Kurz vor und nach seinem Wechsel vom englischen Zweitligisten Nottingham Forest nach Mainz war Jara zweimal die tragische Figur in einem Elfmeterschießen: Beim chilenischen WM-Aus gegen Brasilien im Achtelfinale und beim Mainzer Pokal-Erstrundenspiel in Chemnitz verschoss der Verteidiger.

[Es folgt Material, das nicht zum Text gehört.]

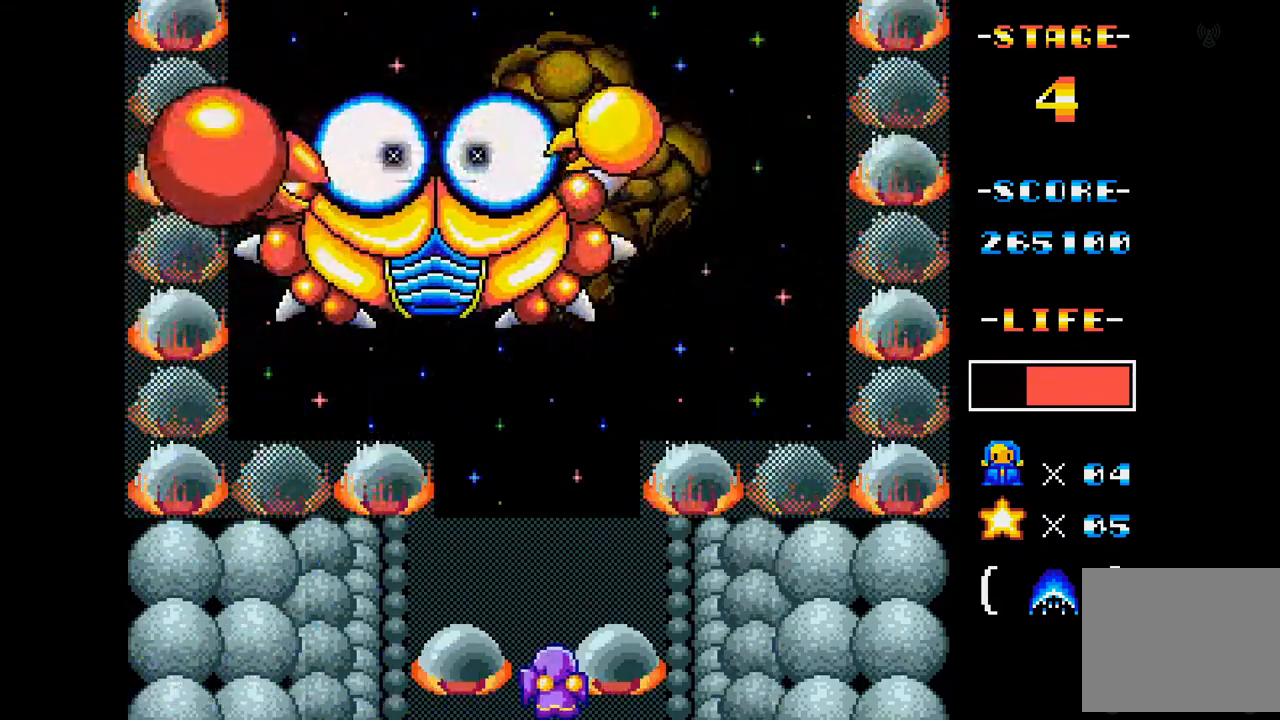
{"buttons": ["A", "DPAD_RIGHT"], "events": [[150, "DPAD_RIGHT", "up"], [401, "DPAD_RIGHT", "down"]]}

In seinen folgenden 17 Bundesligaspielen wirkte der auf allen Abwehrpositionen eingesetzte Jara hin und wieder defensiv etwas leichtsinnig; im Spielaufbau zeigte er nicht nur bei der überragenden Einleitung des 2:0 gegen den SC Paderborn am 18. Spieltag überdurchschnittliche Fähigkeiten.
Dennoch legten die 05er dem Chilenen schon vor seiner unsportlichen Begegnung mit dem Uruguayer Edinson Cavani bei der Copa América, derentwegen Jara fürs restliche Turnier gesperrt wurde, einen Vereinswechsel höflich nahe. Zwar gelang ihm im Laufe der Hinrunde ein kaum erwartetes Comeback und wurde im defensiven Mittelfeld noch einmal wertvoll für die Mannschaft, aber als er im Winter aus nie so ganz öffentlich gewordenen Gründen nach Chile wollte, wurde ihm das auf kurzem Dienstweg ermöglicht. Bis 2018 spielte Jara für den Club Universidad de Chile, danach in Argentinien für die Estudiantes de La Plata und im Frühling 2020 für den anschließend aufgelösten CA Monarcas Morelia in Mexiko.
39 Jahre alt wird Christopher Umbs, der von April 1999 bis zu einer schweren Verletzung Anfang des nächsten Jahres 22-mal für die 05-Amateure in der Oberliga spielte und danach noch lange im höheren Amateurfußball des Rhein-Nahe-Gebiets, vor allem bei der SpVgg Ingelheim, unterwegs war.
Konstantin Stengel, 2003/04 der erste 05-Torwart in der U-19-Bundesliga, später Oberligakeeper in Bad Kreuznach, Hauenstein und Mechtersheim, wird 35 Jahre alt. Inzwischen ist er Trainer des Landesligisten Viktoria Herxheim.
*Mit freundlicher Genehmigung von Jörg Schneider (nullfünf-Mixed-Zone).